You’re an advocate for small business. Have you always been supportive of buying from small business, or was it after starting your own?Because I was raised as an artist’s daughter, I have always been supportive for small businesses. It wasn’t until I owned one for myself that I understood how very real the struggles are and how heartbreaking they can be. I now buy handmade gifts for the Holidays and support other small businesses in what ways I can.
What are some frustrations you’ve had to deal with involving your craft or picky customers?
I have been lucky so far. I am hearing horror stories about picky customers on a daily bases, but so far the worst customer I had simply did not buy a piece I custom made for her. I have learned to always take a down payment for that reason. The most frustrating thing I have had to deal with regarding my craft was definitely the first month of work. I was self-taught and lost- at least- $200 in materials from my mistakes. However, I have learned and have not made such mistakes since.
What is your creative process for thinking of new designs?
Most of my designs are fantasy and lore related, so I like to do some research before I begin. Being a gamer girl has majorly helped my imagination flourish as well!
A lot of your work is inspired by folklore, science fiction, and mythology.
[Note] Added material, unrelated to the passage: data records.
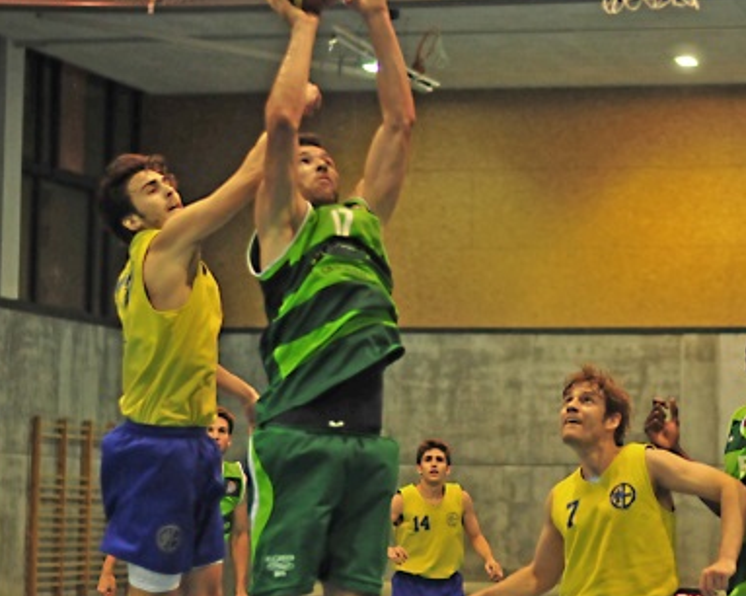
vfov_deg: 12.2
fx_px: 2781
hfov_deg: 15.1
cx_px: 643
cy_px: 263
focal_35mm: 126
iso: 1000
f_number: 1.8
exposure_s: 1/320
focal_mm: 50
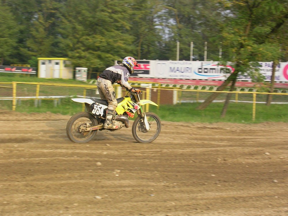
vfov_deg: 18.2
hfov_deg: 24.1
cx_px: 144
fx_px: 674
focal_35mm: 81
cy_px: 108
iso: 100
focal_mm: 12.3
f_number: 4
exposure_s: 1/382
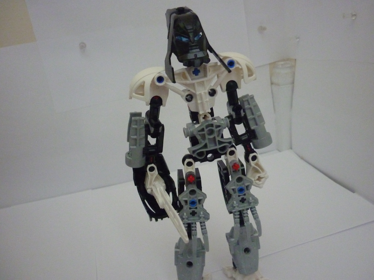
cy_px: 140
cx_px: 187
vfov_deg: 42.9
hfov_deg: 55.4
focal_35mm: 33
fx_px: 357
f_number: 2.8
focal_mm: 5.5
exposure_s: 1/20
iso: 800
What draws you to these topics and how do your translate them into your work?I have always been drawn to the fantasy genre. Most of my teen years were spent immersed in a fantasy book, playing fantasy games, drawing, or studying history and mythology. I don’t know how to describe the transition- It truly is a part of my imagination that I form into reality.Where else do you look for inspiration?
Nature. Skyline Drive in the mountains. Waterfalls and Weeping Willows. So many inspiring things can be found in nature. Just be sure to enjoy the view along the way.
What’s your ultimate goal?
I try not to give myself long-term goals because I am easily disheartened by my failures. My current goals for the next two years include getting my jewelry into storefronts in Nags Head and Hampton, expanding my inventory so that I always have at least eighty pieces on hand, and to -one day- open my own small studio and storefront.